Dataset excerpts:
#####
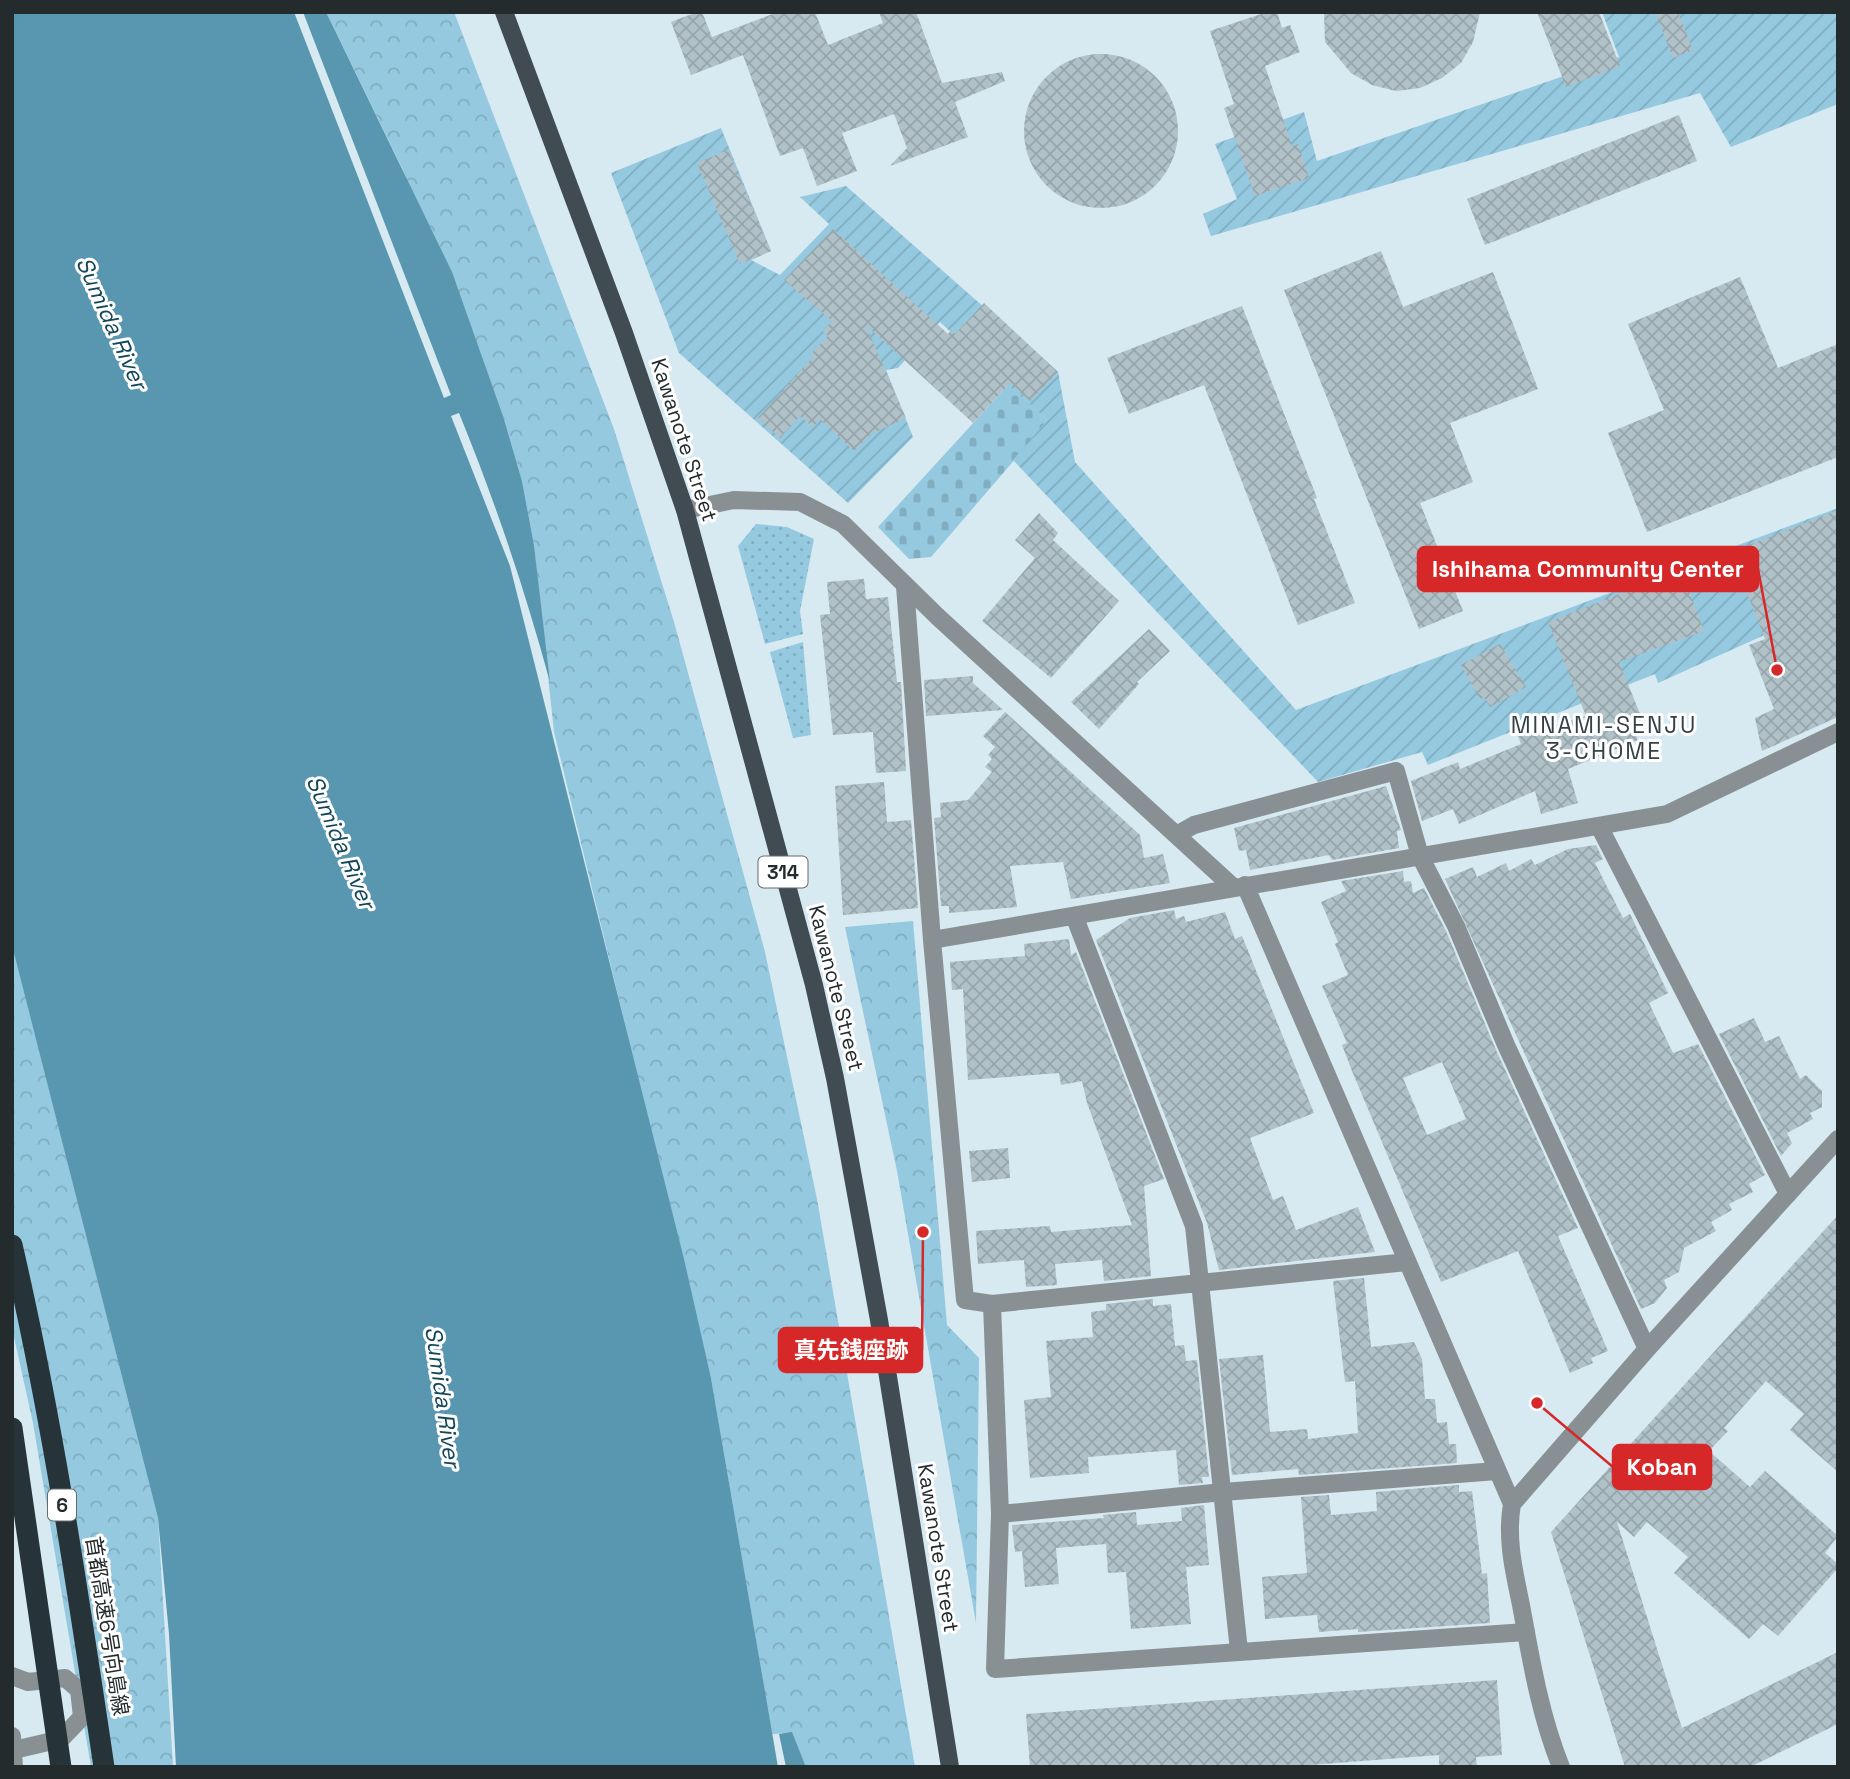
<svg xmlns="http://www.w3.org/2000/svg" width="1850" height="1779" font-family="'Space Grotesk','Noto Sans JP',sans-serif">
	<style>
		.grass { fill: url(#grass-dots) }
		.cemetery { fill: url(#cemetery-stones) }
		.park { fill: url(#park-crowns) }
		.garden { fill: url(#garden-furrows) }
		.water { fill: #5997b0 }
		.building { fill: url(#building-cross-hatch); fill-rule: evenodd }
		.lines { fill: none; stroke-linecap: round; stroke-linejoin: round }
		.minor { stroke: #899094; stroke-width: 18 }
		.tertiary { stroke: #899094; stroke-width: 18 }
		.primary { stroke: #404c51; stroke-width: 18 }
		.motorway { stroke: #26343a; stroke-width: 21 }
		.labels { text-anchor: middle; stroke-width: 6; stroke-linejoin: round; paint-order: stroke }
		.shield { fill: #fff; stroke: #666b6c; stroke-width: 2 }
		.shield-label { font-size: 19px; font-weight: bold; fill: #242b2d }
		.street-label { font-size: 21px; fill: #242b2d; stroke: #fff }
		.water-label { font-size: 23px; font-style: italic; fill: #12475a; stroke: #fff }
		.neighbourhood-label { font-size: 23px; letter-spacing: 2px; fill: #344248; stroke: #fff }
		.leader { fill: none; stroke: #d62828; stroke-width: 2.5 }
		.callout-dot { fill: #d62828; stroke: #fff; stroke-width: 2.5 }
		.callout { fill: #d62828; stroke: #d62828; stroke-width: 2.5 }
		.callout-label { font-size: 23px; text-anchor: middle; font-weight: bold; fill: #fff }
	</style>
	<defs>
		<pattern id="grass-dots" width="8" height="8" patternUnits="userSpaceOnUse" patternTransform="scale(1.75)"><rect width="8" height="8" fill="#95c9df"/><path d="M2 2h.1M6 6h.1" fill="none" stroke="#80adc0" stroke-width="1.8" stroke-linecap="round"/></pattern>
		<pattern id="cemetery-stones" width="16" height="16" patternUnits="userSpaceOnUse" patternTransform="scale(1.75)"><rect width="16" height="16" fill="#95c9df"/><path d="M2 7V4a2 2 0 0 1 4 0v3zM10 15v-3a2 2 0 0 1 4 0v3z" fill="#80adc0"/></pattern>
		<pattern id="park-crowns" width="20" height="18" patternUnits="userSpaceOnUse" patternTransform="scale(1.75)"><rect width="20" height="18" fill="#95c9df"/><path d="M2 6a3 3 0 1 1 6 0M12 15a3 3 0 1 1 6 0" fill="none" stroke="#80adc0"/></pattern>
		<pattern id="garden-furrows" width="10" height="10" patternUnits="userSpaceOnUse" patternTransform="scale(1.75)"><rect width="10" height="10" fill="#95c9df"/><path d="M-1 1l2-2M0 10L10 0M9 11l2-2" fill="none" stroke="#80adc0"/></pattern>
		<pattern id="building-cross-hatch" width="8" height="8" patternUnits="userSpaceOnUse" patternTransform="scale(1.75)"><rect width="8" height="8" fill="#b0c1c8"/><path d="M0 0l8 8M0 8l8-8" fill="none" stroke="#97a6ac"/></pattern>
	</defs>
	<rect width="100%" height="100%" fill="#d7e9f1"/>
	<path class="grass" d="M756,524L787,527L814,539L800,611L803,634L765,644L738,546Z
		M803,642L811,735L793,738L770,652Z"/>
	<path class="cemetery" d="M1009,384L1048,421L931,557L909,559L878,527Z"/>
	<path class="park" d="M326,12H454L614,429L674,622L765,952L817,1199L915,1767H806L792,1733L772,1734L711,1378L554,732L534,545L522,481L504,419L403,170Z
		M913,921L947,1325L979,1358L976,1623L897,1171L845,927Z
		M12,943L158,1518L173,1767H91L33,1423L12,1328Z"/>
	<path class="garden" d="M1602,12H1838V104L1731,147L1700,93L1211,236L1203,214L1237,199L1215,144L1304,112L1317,161L1619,57Z
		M721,128L771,251L751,260L780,275L829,224L800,197L846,186L1058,372L1075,462L1296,710L1838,508V602L1658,683L1655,674L1428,765L1422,752L1318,782L1013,460L1047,420L940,322L898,368L886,370L913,437L848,503L679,353L611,173Z"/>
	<path class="water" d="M12,12H294L444,398L451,395L303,12H326L452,272L504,419L522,481L534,545L550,682C525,590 495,501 459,413L451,416L510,566L684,1259L711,1378L778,1767H176L169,1634L158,1518L12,945Z
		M792,1732L806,1767H786L779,1734Z"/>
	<path class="building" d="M697,12H702L712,37L778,12H815L828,45L883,23L879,12H916L942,83L1002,72L1005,81L955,102L968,137L890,166L907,148L894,114L842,133L857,171L817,186L803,148L780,156L743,55L691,75L671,22Z
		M1267,12H1277L1282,28L1290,25L1300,52L1265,66L1292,146L1298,144L1309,178L1255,196L1224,108L1234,104L1210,31Z
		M1324,12H1480L1473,42L1461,63L1442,78L1420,88L1396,91L1372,85L1351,73L1325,42Z
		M1537,12H1599L1620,66L1566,87Z
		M1655,12H1678L1693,50L1673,58Z
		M1024 131a77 77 0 1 1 154 0a77 77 0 1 1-154 0Z
		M1679,115L1697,161L1485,245L1467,199Z
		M728,150L771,251L740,264L697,163Z
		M833,229L948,334L951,330L955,334L984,303L1058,372L1030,401L1010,383L973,423L865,324L906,418L871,434L854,451L820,419L813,427L800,416L780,438L758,418L814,356L811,354L828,336L823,331L832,321L784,280Z
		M1381,251L1403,307L1493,272L1538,389L1450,423L1473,482L1420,503L1463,611L1419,629L1284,290Z
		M1740,277L1778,368L1838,344V457L1647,532L1608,433L1664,410L1628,324Z
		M1242,306L1317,498L1314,499L1355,603L1298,625L1204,385L1129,414L1107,358Z
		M1838,510V717L1762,751L1755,718L1774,709L1749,645L1765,639L1731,552Z
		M1039,513L1058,533L1053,540L1119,601L1051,678L982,621L1035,558L1015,540Z
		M1681,570L1704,631L1619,662L1647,731L1636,735L1638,740L1568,769L1578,803L1541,814L1535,791L1459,824L1453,809L1422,821L1411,781L1458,762L1460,769L1521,744L1518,736L1586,716L1548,622Z
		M864,579L866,599L888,597L897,682H901L906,771L876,773L873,732L833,735L820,615L830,614L827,582Z
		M1149,629L1170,651L1137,682L1139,684L1099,729L1071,702Z
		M1500,644L1526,687L1490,707L1484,697L1480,699L1461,665Z
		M973,676V683L1003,710L926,716L924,680Z
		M1005,712L1140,835L1144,858L1163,854L1170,883L1071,899L1063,862L1010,866L1017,907L949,913V906H941L934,818L941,817L940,803L968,800L992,772L985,767L992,759L988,755L995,747L983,736Z
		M884,782L887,822L911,820L918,908L843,915L835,786Z
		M1386,786L1401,830L1397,831L1399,848L1332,860L1329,855L1250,870L1246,850L1239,851L1234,828Z
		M1596,845L1603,859L1595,863L1623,918L1630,914L1668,993L1649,1003L1673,1053L1698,1044L1765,1175L1749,1184L1753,1192L1729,1204L1732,1210L1711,1222L1716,1231L1684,1248L1679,1272L1664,1280L1667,1288L1655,1303L1641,1309L1445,879L1473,867L1477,877L1506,863L1509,871L1531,859L1535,865L1568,849Z
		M1403,871L1404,882L1411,881L1413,893L1424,888L1446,931L1496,1050L1578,1228L1558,1236L1608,1351L1591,1358L1593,1363L1570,1373L1518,1251L1441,1282L1352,1071L1342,1045L1347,1043L1322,986L1348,975L1335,944L1338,942L1321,902L1346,891L1341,881ZM1442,1062L1466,1119L1427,1135L1403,1078Z
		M1174,910L1176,919L1184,916L1186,922L1225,912L1235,939L1242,936L1314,1113L1250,1138L1273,1200L1283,1196L1296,1230L1358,1207L1375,1252L1219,1270L1207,1223L1096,940L1130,918Z
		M1069,939L1071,955L1076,952L1164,1179L1144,1186L1151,1276L1104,1281L1102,1260L1055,1264L1057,1285L1026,1287L1024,1260L978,1264L976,1231L1050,1226L1051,1232L1132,1225L1087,1103L1082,1081L1061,1085L1059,1073L968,1080L963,989L952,990L950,962L1025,956L1024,944Z
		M1754,1018L1765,1042L1779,1036L1800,1079L1806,1075L1822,1091V1107L1810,1113L1813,1119L1787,1133L1792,1143L1781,1156L1719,1034Z
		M1008,1148L1010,1178L972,1182L969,1151Z
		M1838,1215V1472L1790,1430L1804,1414L1766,1381L1724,1428L1728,1431L1709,1451L1750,1487L1765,1471L1838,1536L1825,1553L1838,1564V1568L1778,1636L1763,1624L1749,1639L1674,1573L1688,1557L1647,1522L1634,1537L1617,1522L1682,1728L1838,1652V1724L1750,1767H1625L1551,1532Z
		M1364,1278L1371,1347L1414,1342L1422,1359L1425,1399H1435L1437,1423L1447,1422L1449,1444H1456L1457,1463L1299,1475L1298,1469L1232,1475L1219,1359L1263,1355L1270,1432L1307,1429L1308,1439L1358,1433L1355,1381L1345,1382L1333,1281Z
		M1153,1299V1306L1171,1304L1175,1346L1184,1345L1186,1361L1197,1360L1209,1477H1202L1203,1483L1179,1485L1176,1450L1088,1457L1089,1473L1030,1478L1024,1400L1051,1397L1046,1341L1093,1337L1091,1312L1106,1310V1304Z
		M1459,1485V1492L1472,1491L1482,1574L1487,1573L1490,1623L1358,1632V1629L1319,1632L1317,1615L1265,1619L1262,1577L1307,1573L1301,1497L1329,1495L1331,1515L1377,1511L1376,1492Z
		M1204,1505L1209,1565L1186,1567L1191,1624L1131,1629L1126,1572L1108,1573L1106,1544L1056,1548L1059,1584L1025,1587L1022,1551L1015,1552L1012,1525L1104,1518L1103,1515L1136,1512L1137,1525L1182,1521L1181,1508Z
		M1497,1680L1502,1755L1476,1757L1477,1767H1439V1755L1285,1767H1030L1026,1714Z"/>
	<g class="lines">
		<path class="minor" d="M905,586L932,940L965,1300L992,1304L1000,1514L1223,1492L1497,1471
			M1599,826L1788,1194
			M1178,834L1194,825L1396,771L1420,856L1456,926L1506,1045L1647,1349
			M1075,918L1194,1226L1239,1651
			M932,940L1667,814L1838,732
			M992,1304L1407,1262
			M1000,1514L995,1669L1526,1632
			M12,1676L28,1682L65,1678L79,1690L82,1717L61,1739L14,1750
			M12,1736L14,1767"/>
		<path class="tertiary" d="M685,510L734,500L800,502L843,524L938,617L1233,887
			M1245,885L1512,1504
			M1561,1767C1540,1715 1531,1660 1521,1605C1514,1571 1506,1539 1512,1504L1647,1349L1838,1139"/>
		<path class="primary" d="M504,12L624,333L685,510L814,985L835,1078L879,1320L950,1767"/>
		<path class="motorway" d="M12,1245C52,1417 78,1592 104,1767
			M12,1428L61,1767"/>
	</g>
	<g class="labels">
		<g class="shield">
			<rect x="758.5" y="856.5" width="49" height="31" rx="5"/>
			<rect x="48" y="1489.5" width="28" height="31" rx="5"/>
		</g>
		<g class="shield-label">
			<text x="783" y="879">314</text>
			<text x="62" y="1512">6</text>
		</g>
		<g class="street-label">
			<text transform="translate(684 440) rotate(72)" y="7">Kawanote Street</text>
			<text transform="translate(836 988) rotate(76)" y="7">Kawanote Street</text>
			<text transform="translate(938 1548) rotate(81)" y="7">Kawanote Street</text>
			<text transform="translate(107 1626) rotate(81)" y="7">首都高速6号向島線</text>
		</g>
		<g class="water-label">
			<text transform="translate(112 323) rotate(66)" y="8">Sumida River</text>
			<text transform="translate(341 842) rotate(67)" y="8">Sumida River</text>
			<text transform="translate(443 1397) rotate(82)" y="8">Sumida River</text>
		</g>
		<g class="neighbourhood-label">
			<text x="1604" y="733">MINAMI-SENJU<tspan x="1604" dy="26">3-CHOME</tspan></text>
		</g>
	</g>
	<path class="leader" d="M1777 670L1758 569M923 1232L922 1350M1537 1403L1613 1467"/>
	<g class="callout-dot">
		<circle cx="1777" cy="670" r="7"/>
		<circle cx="923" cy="1232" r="7"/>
		<circle cx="1537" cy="1403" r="7"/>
	</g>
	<g class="callout">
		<rect x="1418" y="547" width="340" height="44" rx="7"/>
		<rect x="779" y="1328" width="143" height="44" rx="7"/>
		<rect x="1613" y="1445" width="98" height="44" rx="7"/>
	</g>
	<g class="callout-label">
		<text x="1588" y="577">Ishihama Community Center</text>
		<text x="851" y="1358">真先銭座跡</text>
		<text x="1662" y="1475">Koban</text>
	</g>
	<rect width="1850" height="1779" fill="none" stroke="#242b2d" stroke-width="28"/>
</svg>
#####
Instructions for the task
Search the records line by line for the word "lines" and copy every line where it appears.

Problem solution
		.lines { fill: none; stroke-linecap: round; stroke-linejoin: round }
	<g class="lines">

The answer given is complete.